Source texts of formatted documents:
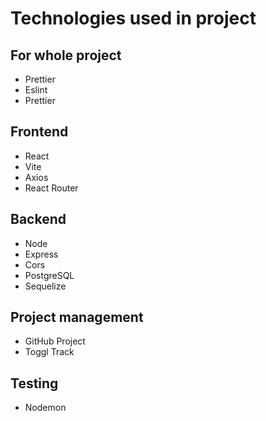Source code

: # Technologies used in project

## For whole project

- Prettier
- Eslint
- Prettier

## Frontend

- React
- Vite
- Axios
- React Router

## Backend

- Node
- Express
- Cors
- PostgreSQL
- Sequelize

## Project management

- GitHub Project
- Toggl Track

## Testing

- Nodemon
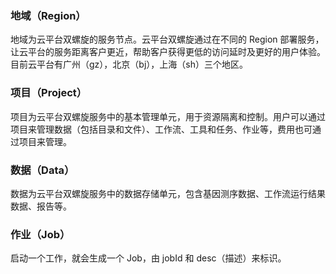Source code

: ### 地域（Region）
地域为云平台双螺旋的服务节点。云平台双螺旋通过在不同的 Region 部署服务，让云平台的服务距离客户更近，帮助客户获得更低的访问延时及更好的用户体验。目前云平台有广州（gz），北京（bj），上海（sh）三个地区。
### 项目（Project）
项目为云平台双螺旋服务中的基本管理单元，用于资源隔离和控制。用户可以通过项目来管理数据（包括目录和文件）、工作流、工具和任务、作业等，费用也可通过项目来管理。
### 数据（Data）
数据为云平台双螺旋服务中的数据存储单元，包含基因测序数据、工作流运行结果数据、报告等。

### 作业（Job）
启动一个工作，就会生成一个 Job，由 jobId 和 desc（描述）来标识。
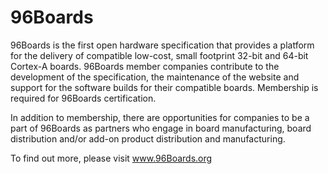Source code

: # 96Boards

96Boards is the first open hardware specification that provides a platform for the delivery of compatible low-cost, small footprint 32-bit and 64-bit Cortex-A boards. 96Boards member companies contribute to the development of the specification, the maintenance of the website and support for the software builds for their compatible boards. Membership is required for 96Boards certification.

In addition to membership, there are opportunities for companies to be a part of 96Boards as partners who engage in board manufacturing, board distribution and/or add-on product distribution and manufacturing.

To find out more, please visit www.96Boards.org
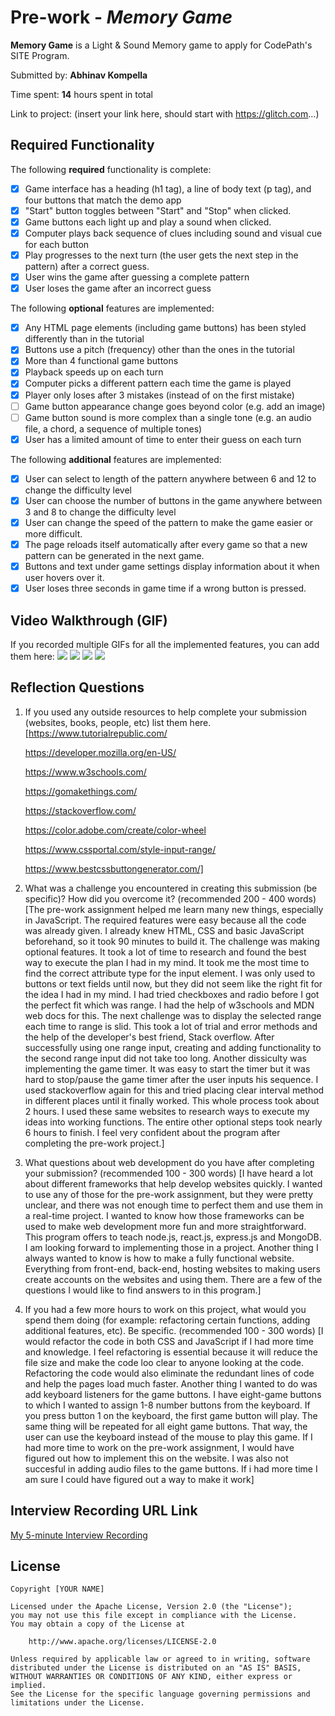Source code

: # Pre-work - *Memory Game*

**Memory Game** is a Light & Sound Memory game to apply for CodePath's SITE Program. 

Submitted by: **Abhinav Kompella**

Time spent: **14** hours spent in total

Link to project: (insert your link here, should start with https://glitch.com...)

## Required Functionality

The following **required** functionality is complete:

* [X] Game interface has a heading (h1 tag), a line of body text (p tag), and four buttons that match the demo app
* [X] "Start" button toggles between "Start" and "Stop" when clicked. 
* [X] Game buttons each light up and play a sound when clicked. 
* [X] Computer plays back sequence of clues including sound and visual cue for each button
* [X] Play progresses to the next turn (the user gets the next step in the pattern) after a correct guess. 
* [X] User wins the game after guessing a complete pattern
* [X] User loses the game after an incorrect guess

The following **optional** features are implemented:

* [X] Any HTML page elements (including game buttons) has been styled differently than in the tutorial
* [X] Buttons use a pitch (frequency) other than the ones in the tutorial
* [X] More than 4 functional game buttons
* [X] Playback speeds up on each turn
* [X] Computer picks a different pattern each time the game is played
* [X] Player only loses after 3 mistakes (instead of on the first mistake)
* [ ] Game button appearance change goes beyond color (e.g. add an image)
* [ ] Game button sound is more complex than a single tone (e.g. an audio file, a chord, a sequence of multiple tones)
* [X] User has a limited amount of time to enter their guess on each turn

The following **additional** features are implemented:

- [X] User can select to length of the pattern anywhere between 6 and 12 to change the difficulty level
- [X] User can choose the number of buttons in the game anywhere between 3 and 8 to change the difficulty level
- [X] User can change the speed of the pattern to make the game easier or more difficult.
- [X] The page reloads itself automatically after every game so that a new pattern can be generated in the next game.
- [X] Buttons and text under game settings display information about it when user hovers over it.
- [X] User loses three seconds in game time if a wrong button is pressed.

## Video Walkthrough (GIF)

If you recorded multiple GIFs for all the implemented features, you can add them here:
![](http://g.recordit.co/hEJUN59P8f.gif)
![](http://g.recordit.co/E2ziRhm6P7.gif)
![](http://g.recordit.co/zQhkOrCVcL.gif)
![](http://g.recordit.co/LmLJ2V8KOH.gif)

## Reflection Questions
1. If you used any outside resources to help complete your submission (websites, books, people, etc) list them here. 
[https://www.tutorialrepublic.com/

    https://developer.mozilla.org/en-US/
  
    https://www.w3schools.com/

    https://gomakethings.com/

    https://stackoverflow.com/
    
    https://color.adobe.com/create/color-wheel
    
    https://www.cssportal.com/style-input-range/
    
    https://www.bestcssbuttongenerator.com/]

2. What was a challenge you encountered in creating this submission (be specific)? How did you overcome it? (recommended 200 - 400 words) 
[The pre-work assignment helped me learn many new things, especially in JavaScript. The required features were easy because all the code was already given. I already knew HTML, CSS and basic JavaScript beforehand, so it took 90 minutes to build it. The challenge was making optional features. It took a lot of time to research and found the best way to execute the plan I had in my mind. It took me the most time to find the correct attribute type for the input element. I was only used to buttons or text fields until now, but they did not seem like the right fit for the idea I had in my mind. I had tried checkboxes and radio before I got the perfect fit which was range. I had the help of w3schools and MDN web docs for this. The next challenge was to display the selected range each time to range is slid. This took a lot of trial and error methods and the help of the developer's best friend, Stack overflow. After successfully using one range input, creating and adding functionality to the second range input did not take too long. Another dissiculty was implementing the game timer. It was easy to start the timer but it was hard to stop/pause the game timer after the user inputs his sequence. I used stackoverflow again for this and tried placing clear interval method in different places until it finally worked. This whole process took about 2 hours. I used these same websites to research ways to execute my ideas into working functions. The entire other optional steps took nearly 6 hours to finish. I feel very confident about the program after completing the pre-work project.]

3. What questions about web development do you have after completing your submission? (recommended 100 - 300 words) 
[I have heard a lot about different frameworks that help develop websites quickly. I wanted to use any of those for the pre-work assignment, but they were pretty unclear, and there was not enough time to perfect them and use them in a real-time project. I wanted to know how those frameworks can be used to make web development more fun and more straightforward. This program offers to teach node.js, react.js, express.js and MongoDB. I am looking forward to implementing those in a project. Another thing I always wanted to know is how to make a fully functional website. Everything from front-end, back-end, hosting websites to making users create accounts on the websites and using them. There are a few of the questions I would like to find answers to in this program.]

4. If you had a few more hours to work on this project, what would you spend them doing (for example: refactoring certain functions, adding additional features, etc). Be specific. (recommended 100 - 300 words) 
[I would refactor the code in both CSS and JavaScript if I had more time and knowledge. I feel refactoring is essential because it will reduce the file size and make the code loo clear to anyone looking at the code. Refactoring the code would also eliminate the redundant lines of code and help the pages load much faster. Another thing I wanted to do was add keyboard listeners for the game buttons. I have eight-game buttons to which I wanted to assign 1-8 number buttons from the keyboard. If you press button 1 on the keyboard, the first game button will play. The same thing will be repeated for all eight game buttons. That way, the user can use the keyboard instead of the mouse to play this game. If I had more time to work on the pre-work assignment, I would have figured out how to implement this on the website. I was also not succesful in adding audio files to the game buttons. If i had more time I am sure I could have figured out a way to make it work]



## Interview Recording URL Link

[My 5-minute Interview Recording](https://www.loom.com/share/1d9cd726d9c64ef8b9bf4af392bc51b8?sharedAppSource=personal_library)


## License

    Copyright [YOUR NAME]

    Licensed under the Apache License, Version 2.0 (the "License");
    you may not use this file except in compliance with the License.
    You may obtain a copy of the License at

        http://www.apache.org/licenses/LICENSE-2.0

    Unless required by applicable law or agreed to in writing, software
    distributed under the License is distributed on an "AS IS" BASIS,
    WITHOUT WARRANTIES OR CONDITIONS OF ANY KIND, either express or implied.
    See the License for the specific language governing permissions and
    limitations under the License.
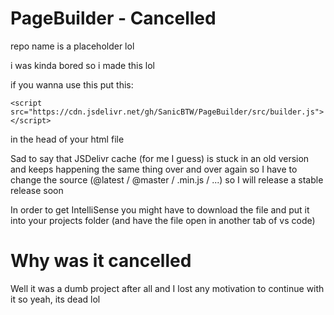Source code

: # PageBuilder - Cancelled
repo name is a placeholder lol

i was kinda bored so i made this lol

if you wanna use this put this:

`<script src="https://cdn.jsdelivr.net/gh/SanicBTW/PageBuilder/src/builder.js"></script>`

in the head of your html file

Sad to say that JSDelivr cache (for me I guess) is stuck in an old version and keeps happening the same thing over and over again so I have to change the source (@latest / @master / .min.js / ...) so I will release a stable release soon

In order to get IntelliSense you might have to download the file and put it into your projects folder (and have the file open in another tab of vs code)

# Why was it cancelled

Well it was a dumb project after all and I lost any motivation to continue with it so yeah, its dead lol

▶ [Assignment]
Write out, word for word, everything from the line containing "Sad to say that" down to the last of the lines above.

▶ [Result of this exercise]
Sad to say that JSDelivr cache (for me I guess) is stuck in an old version and keeps happening the same thing over and over again so I have to change the source (@latest / @master / .min.js / ...) so I will release a stable release soon

In order to get IntelliSense you might have to download the file and put it into your projects folder (and have the file open in another tab of vs code)

# Why was it cancelled

Well it was a dumb project after all and I lost any motivation to continue with it so yeah, its dead lol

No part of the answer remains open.